Job: Return all lines from the listing below in which "source" appears.

******

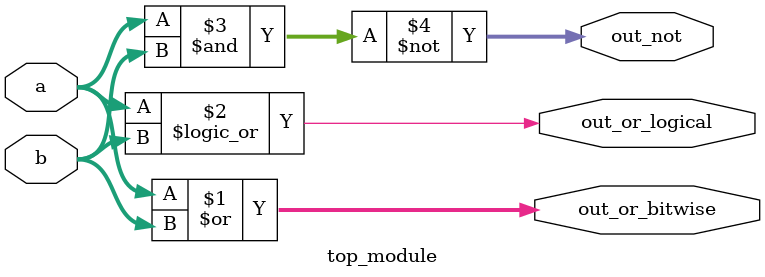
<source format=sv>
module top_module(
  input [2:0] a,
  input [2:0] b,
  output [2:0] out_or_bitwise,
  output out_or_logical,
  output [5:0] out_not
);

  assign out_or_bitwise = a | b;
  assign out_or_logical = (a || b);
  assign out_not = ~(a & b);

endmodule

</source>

******

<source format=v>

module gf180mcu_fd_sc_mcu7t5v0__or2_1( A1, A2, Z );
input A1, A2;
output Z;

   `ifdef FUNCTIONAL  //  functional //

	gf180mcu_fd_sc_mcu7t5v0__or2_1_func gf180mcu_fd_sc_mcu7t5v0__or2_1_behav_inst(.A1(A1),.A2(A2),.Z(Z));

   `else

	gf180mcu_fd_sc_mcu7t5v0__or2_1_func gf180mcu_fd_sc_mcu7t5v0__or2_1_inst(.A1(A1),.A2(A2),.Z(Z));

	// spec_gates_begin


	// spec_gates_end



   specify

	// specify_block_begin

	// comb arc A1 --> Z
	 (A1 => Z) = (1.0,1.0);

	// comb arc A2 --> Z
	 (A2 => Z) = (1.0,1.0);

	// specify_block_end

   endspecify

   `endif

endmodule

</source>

******

Solution for this problem:
<source format=sv>
</source>
<source format=v>
</source>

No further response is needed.